▶ [課題文]:
------------------------------------------------

デルスィム事件を小委員会を介して調査したトルコ大国民議会(TBMM)請願処理委員会は、今日まで表面化しなかった書類を手に入れた。
首相府国立文書館総局から提出された2500近い文書の中には非常に重要な記録がある。トルコの29の異なる県に移住させられた約1万5000人のデルスィム出身者の名前と強制移住先はひとつひとつリストにされた。一党制時代の政府が虐殺と強制移住の要因となったとする報告書も興味深い。ここでは「泥棒や略 奪、強盗はデルスィム地方で習慣化している」との評価がくだされている。入手した情報によれば、大統領府と参謀本部もそれぞれが保管するデルスィム関連の文 書を国会に提出する予定だ。
1937~39年に起こった血のデルスィム事件に光が当たっている。2011年11月10日にザマン紙に掲載された「デルスィム虐殺の責任者は政府と 共和人民党(CHP)」という見出しの記事を受け始まった議論は、関係各所を行動に移させた。1940年代にデルスィム出身者から寄せられた何千にも及ぶ請願書を取り合わなかった国会は、再び議論が始まった74年後に700を越える請願書を取り扱うことになる。今回は市民の要望が退けられることなく、見送られることもなかっ た。TBMM請願処理委員会委員会は下部の小委員会を使って調査を始めた。議会は首相府にデルスィム事件に関する全記録の提出を要求し、約2500の文書が提出された。文書にはCHPが一党制時代を築いた政府の中でシュキリュ・カヤ内務大臣が流血の戦いをおこなった理由をつづった報告書も含まれている。報告書には、「泥棒や略奪、強盗 はデルスィム地方で習慣化している」と書かれている。

------------------------------------------------

▶ [レコード]:
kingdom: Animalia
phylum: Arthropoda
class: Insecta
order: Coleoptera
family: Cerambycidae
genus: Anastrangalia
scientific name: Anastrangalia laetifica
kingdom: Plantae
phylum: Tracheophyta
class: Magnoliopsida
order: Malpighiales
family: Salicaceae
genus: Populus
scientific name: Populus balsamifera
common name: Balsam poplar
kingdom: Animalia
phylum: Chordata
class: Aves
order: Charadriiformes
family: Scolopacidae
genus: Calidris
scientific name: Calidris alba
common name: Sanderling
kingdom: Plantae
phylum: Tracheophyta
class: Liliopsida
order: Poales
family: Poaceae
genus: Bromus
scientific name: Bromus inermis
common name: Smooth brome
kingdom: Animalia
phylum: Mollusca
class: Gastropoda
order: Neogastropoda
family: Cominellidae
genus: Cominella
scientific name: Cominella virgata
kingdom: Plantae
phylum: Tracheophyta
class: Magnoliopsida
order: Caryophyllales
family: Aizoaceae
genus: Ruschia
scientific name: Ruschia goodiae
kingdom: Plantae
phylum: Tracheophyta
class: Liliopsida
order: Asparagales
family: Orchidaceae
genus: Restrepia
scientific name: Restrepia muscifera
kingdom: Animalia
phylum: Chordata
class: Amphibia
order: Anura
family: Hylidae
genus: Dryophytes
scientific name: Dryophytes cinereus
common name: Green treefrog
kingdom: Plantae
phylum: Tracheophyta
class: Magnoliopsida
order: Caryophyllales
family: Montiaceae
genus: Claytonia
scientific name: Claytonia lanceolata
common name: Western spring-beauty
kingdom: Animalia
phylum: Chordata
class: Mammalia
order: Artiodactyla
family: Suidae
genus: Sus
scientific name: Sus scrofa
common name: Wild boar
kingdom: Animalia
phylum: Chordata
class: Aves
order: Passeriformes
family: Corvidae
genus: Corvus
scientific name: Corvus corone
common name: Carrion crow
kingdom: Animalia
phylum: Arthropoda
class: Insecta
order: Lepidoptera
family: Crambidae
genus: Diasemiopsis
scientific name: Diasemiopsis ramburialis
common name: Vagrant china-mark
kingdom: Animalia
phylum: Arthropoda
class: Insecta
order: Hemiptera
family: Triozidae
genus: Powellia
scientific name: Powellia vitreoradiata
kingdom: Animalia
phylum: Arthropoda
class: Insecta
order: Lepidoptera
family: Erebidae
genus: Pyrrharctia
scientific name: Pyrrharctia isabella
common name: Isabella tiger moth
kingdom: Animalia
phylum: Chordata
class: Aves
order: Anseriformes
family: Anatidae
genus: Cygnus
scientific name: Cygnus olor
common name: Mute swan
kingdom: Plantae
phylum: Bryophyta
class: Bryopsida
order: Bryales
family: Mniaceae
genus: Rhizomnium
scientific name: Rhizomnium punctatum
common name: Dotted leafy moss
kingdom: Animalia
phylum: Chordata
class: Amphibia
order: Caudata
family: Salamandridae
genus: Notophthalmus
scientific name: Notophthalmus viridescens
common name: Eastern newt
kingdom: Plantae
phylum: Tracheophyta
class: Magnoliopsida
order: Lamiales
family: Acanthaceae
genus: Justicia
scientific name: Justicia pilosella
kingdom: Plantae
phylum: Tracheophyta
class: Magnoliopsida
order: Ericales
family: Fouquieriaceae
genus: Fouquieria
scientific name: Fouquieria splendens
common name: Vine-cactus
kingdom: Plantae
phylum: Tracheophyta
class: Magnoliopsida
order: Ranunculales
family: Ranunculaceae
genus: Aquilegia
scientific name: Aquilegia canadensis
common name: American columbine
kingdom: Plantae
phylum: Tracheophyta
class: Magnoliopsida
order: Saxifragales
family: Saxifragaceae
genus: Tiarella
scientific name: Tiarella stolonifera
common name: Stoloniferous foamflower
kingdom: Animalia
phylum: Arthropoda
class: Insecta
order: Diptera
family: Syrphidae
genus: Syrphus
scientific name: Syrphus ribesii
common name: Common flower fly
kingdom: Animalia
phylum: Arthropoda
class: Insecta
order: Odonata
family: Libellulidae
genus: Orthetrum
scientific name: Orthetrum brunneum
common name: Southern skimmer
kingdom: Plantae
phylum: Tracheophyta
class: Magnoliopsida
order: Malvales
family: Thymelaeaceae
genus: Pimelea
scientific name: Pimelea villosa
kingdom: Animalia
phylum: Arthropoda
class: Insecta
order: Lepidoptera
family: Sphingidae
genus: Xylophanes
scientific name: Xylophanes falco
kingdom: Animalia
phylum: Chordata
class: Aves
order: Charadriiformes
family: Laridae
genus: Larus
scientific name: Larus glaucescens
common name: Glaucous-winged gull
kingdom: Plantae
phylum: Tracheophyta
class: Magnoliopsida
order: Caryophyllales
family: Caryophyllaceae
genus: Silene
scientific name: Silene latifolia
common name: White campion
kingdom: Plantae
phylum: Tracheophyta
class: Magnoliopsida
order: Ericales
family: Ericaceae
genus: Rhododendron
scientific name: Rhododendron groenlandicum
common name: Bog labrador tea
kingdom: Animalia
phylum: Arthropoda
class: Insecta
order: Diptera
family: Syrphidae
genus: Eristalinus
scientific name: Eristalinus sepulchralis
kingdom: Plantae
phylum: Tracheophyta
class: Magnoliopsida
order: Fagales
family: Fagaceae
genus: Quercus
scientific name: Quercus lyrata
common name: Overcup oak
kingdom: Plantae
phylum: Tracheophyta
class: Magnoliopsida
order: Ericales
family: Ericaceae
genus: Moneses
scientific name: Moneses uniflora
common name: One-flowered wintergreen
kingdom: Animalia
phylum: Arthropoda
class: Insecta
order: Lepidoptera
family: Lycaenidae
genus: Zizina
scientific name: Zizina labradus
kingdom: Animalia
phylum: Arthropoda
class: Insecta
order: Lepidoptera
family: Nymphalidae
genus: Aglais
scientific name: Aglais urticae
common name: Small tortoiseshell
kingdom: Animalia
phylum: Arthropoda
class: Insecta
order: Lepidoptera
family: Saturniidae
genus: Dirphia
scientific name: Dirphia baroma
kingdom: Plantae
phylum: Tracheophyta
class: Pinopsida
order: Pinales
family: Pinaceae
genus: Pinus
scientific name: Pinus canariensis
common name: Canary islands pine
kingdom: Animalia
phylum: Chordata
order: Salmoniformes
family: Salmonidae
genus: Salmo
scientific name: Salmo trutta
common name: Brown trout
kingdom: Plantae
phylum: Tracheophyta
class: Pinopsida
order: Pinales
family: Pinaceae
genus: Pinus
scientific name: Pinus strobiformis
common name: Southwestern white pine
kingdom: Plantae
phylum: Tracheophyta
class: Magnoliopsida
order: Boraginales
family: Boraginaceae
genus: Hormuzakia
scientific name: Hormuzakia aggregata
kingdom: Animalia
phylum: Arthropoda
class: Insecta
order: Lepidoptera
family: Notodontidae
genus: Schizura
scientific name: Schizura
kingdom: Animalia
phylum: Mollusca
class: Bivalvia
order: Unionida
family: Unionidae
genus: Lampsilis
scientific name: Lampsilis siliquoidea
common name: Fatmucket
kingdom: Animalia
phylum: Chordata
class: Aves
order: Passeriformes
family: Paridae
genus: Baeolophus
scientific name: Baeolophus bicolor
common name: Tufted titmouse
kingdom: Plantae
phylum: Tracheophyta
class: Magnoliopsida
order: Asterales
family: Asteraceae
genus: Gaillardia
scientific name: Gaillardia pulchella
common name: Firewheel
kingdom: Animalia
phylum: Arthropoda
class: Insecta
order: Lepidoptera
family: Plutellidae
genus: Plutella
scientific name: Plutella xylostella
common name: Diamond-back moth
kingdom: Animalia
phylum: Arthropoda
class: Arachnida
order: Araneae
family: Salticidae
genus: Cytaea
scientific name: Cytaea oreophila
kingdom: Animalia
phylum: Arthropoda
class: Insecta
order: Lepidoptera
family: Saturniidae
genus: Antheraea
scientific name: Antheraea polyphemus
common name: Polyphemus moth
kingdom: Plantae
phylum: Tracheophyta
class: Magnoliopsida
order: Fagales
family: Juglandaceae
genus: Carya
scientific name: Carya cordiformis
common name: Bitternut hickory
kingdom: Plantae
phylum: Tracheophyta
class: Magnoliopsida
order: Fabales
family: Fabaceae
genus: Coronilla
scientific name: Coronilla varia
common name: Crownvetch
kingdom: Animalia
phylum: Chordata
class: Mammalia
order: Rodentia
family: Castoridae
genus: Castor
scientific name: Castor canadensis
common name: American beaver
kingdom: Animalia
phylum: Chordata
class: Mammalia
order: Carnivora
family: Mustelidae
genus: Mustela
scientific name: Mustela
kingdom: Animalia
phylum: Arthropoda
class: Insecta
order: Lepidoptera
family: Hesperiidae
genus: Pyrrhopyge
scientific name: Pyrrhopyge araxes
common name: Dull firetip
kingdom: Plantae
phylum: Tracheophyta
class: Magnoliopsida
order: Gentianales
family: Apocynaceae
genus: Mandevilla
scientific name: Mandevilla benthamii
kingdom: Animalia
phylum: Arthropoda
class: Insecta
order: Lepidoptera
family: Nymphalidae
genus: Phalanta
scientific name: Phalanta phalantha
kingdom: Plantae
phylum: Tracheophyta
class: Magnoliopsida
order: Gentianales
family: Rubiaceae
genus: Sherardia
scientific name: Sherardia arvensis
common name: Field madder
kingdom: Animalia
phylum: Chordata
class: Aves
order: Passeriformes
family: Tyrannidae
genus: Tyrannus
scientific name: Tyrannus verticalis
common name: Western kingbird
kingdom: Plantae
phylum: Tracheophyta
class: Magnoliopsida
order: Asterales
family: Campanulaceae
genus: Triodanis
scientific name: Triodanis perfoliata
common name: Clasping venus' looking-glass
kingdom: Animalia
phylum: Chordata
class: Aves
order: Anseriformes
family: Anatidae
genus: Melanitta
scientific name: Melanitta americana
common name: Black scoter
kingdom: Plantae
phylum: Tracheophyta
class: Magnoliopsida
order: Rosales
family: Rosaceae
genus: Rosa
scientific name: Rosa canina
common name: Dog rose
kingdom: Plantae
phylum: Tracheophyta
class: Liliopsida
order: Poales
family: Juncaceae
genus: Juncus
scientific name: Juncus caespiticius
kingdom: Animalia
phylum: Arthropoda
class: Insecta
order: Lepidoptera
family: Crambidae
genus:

------------------------------------------------

▶ [練習課題]:
- A) 課題文に出てくる、西暦の数字を含む日付や時期の表現をすべて挙げなさい。
- B) レコードのうち、「order: Ranunculales」を含む行から始まり「scientific name: Tiarella stolonifera」を含む行で終わる範囲を、両端の行も含めて、列名を「項目」と「値」とする2列のCSVとして書き表しなさい。1行ごとに項目と値をそれぞれ引用符で囲んだ1つのフィールドとし、改行は空白に置き換えること。
課題文とレコードは、それぞれ別の出典から取られたものである。

▶ [問題の解答]:
- A) 1937~39年、2011年11月10日、1940年代

- B)
項目,値
"order:","Ranunculales"
"family:","Ranunculaceae"
"genus:","Aquilegia"
"scientific name:","Aquilegia canadensis"
"common name:","American columbine"
"kingdom:","Plantae"
"phylum:","Tracheophyta"
"class:","Magnoliopsida"
"order:","Saxifragales"
"family:","Saxifragaceae"
"genus:","Tiarella"
"scientific name:","Tiarella stolonifera"